• DOCUMENT SECTION:

□ □ □ □ □

Drives is an album by American organist Lonnie Smith recorded in 1970 and released on the Blue Note label.

Reception
The Allmusic review by Ron Wynn awarded the album 4 stars and stated "Lonnie Smith had the raw skills, imagination, and versatility to play burning originals, bluesy covers of R&B and pop, or skillful adaptations of conventional jazz pieces and show tunes. Why he never established himself as a consistent performer remains a mystery, but this 1970 reissue shows why he excited so many people during his rise".

□ □ □ □ □

Stored data entries:
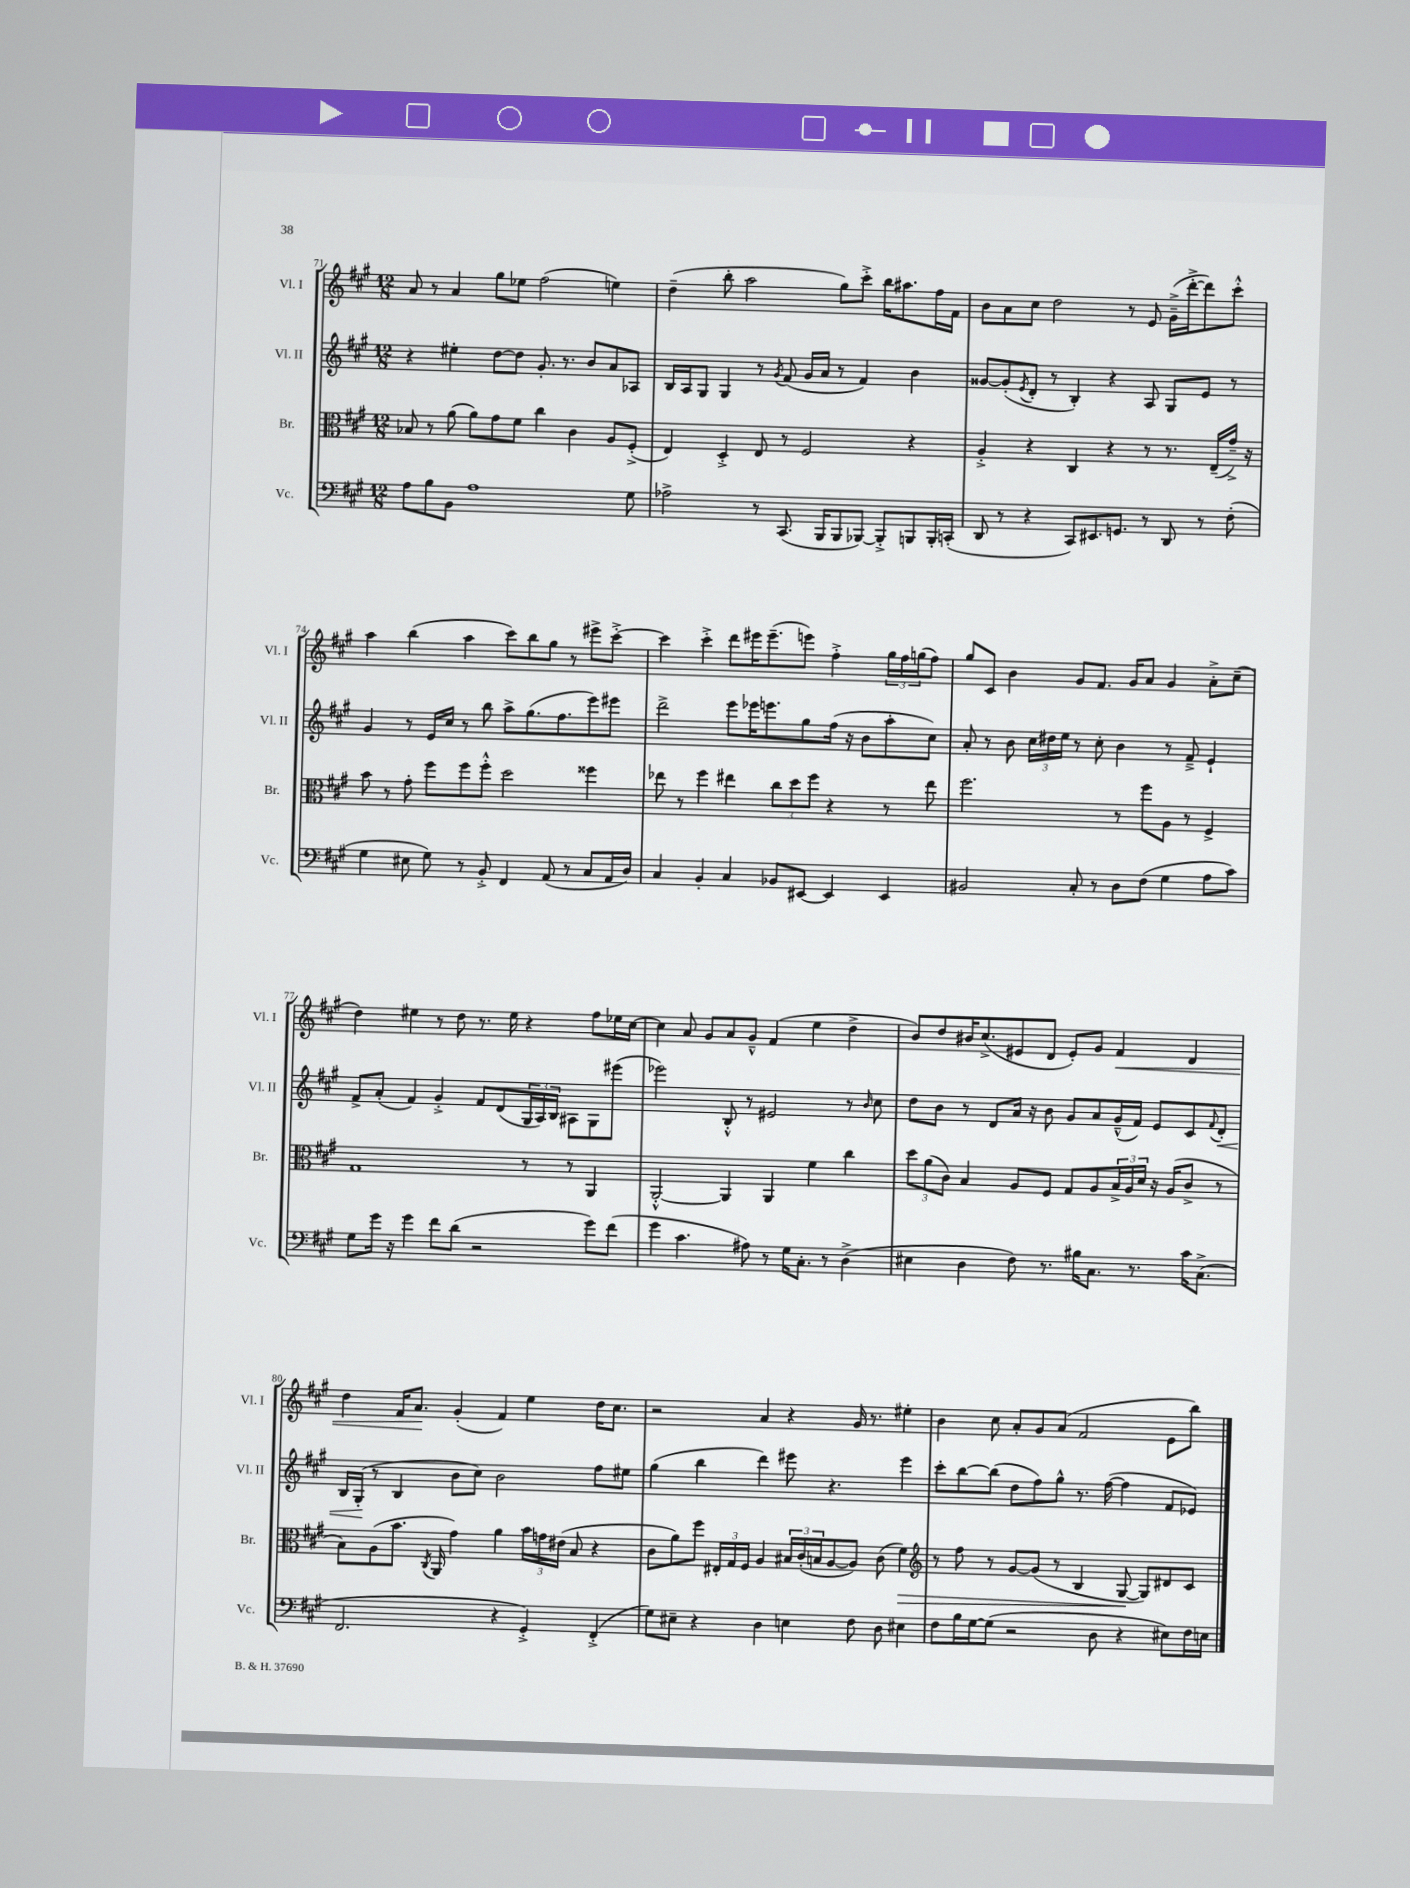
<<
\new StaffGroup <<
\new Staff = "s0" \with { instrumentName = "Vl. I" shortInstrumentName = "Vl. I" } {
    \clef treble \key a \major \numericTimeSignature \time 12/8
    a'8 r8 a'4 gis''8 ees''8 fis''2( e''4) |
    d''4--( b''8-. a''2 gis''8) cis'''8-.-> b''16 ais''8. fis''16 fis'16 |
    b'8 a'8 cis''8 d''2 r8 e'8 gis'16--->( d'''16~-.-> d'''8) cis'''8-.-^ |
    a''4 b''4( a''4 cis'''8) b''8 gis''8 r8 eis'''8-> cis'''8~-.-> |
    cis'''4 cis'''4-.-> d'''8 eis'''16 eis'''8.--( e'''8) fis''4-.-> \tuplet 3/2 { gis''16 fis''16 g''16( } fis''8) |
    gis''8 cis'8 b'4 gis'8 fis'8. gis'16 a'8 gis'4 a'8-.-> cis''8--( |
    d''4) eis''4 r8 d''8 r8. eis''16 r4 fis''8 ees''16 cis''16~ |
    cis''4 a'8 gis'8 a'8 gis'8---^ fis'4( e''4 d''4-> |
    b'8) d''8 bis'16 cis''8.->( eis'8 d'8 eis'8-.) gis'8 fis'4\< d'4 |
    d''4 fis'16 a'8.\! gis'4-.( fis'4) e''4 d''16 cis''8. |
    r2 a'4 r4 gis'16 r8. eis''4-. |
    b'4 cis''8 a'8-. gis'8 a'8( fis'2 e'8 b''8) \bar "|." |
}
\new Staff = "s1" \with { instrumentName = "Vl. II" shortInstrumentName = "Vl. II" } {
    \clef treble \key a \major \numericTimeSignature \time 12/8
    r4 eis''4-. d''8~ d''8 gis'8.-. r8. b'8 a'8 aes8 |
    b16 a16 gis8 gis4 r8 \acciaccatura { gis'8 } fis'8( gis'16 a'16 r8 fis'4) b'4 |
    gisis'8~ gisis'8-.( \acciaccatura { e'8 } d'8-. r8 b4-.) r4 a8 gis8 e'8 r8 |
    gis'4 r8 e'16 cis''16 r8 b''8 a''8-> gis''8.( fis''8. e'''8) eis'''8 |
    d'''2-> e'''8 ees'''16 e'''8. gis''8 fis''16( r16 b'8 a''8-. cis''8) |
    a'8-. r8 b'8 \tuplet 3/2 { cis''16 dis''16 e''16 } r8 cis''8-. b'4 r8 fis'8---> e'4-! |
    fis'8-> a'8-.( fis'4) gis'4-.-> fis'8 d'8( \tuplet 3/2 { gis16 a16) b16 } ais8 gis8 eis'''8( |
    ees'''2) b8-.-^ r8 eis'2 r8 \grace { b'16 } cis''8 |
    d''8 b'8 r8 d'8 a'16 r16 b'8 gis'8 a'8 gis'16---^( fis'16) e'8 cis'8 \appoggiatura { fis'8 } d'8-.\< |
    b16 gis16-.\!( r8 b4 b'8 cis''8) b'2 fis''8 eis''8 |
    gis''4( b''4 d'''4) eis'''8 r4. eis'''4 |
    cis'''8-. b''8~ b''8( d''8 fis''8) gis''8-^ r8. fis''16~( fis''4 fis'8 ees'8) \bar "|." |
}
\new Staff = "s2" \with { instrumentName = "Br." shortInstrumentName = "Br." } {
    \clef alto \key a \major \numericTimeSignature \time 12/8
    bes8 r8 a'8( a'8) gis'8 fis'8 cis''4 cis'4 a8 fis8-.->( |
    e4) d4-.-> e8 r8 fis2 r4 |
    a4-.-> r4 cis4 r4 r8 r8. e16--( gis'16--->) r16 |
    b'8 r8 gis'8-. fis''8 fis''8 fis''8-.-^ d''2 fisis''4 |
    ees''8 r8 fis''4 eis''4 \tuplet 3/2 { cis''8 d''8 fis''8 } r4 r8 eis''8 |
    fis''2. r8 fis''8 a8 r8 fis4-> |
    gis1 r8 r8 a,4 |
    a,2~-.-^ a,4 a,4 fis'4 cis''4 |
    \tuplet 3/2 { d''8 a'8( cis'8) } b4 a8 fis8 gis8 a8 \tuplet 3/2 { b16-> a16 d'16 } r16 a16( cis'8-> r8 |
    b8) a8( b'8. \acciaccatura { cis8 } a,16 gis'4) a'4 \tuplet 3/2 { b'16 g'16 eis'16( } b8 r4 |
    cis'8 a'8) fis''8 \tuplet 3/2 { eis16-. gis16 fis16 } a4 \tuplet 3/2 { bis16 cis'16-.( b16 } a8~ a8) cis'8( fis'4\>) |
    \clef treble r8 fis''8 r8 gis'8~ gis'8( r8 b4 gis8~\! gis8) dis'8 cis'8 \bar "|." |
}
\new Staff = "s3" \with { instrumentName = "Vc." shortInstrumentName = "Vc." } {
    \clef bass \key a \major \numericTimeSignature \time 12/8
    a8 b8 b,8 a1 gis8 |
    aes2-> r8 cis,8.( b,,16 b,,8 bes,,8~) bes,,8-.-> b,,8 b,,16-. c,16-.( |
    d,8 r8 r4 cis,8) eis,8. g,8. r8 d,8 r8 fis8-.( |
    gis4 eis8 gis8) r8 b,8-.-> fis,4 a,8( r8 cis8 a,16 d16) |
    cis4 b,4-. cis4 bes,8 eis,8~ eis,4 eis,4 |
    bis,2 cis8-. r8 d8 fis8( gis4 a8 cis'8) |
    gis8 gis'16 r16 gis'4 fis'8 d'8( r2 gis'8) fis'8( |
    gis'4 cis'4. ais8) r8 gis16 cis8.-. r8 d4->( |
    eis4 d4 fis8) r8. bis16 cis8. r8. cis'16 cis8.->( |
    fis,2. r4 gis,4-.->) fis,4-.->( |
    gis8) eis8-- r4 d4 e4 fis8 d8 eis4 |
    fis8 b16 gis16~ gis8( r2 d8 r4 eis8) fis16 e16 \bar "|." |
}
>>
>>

□ □ □ □ □

• TASK PROMPT:
Using the description of the album Drives, answer the following:
(a) On which label was the album released?
(b) How many stars did the Allmusic review award the album?
(c) Who wrote the Allmusic review?

• RESPONSE:
(a) Blue Note
(b) 4 stars
(c) Ron Wynn